BOUCHERVILLER, Quebec — Uni-Select has reported sales of $362.7 million for the first quarter of 2009, an increase of 28.8 percent compared to sales of $282 million in 2008. The company said this increase in sales is primarily due to various acquisitions completed in recent quarters and to the increase in U.S. currency. Net earnings increased to $8 million in the first quarter of 2009 or 41 cents per share compared to $6.1 million or 31 cents per share last year, an increase of 32.2 percent.
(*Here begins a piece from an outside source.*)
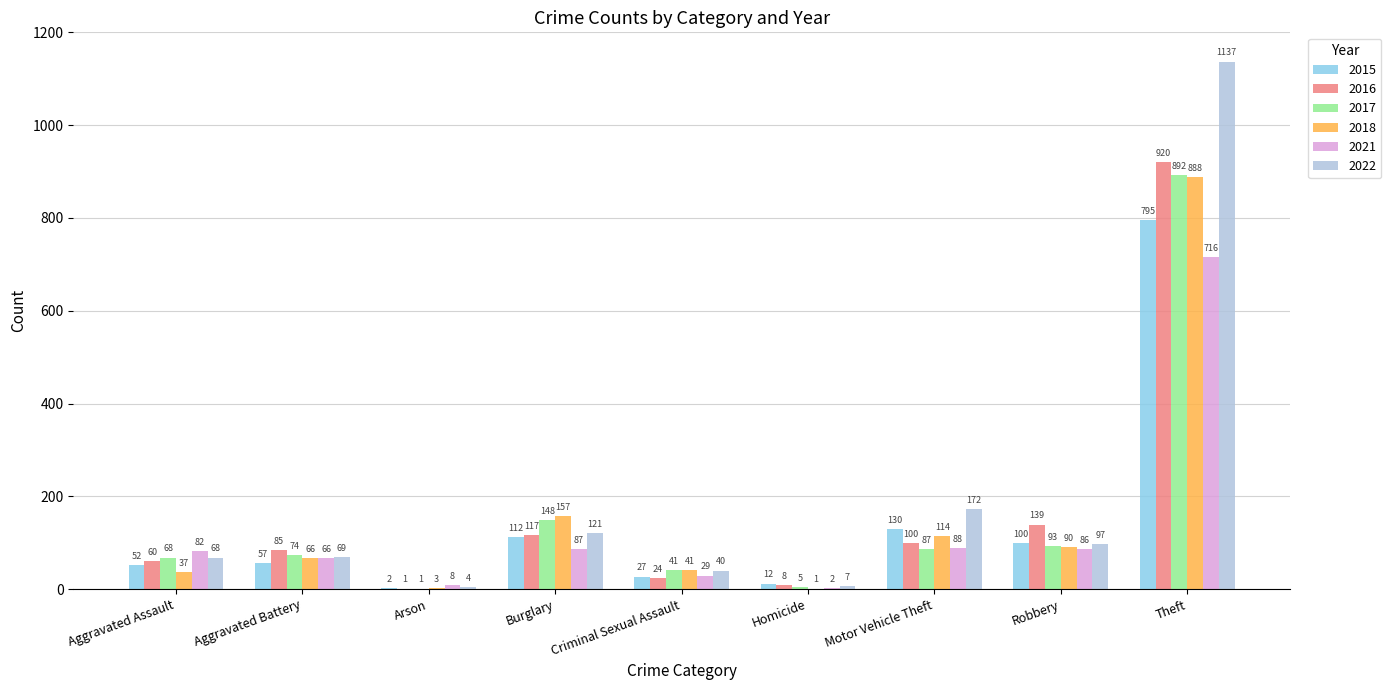

What is the approximate value of 2017 at Motor Vehicle Theft?

87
Sales for Uni-Select’s Automotive Group USA reached $233 million in the first quarter compared to $150 million in the first quarter of 2008. The acquisitions completed in recent quarters contributed $56.1 million, to which should be added the favorable impact of the exchange rate variation. The operating margin for the Group declined from 6.1 percent in the first quarter of 2008 to 5.5 percent. However, on a comparative basis, excluding the latest acquisitions whose integration is just underway, the margin is 6.3 percent an improvement of 0.2 percent over 2008 as a result of continued improvement programs on margins and cost reduction.
Automotive Group Canada reported sales of $118 million comparable to levels reached in the same quarter of 2008. The operating margin of the Group improved from 5.4 percent in the first quarter of 2008 to 6.7 percent this quarter. Automotive Group Canada benefited from the integration of synergies resulting from the acquisition of RPDL in 2008 and the continued improvement of operating margins throughout the network.
Sales for the Heavy Duty Group decreased by 8.6 percent in the first quarter of 2009 to reach $12 million compared to $13 million in 2008. The operating margin for the Heavy Duty Group was (11.6 percent) in the first quarter of 2009 compared to (8.6 percent) last year. This decrease in the margin stems essentially from the decrease in sales.
"We are pleased with the impact of the acquisitions and cost-reduction programs implemented in recent years. While they have only just begun to contribute, we are already beginning to see the potential in both Canada and the U.S., from recent acquisitions. As is our practice, we will have to ensure that all synergies are achieved before their full value is realized," said Richard Roy, president and chief executive officer of Uni-Select Inc. "During the next quarters, the results of our Canadian and U.S. operations should continue to benefit from the contribution of various acquisitions completed in recent quarters. We will continue to seek out growth opportunities in Canada and the U.S., all the while keeping a firm control on assets. This may result in the sale or closure of stores in Canadian and U.S. areas with low growth potential. Furthermore, the reduction in asset base will also entail the orderly reduction of inventory," added Roy.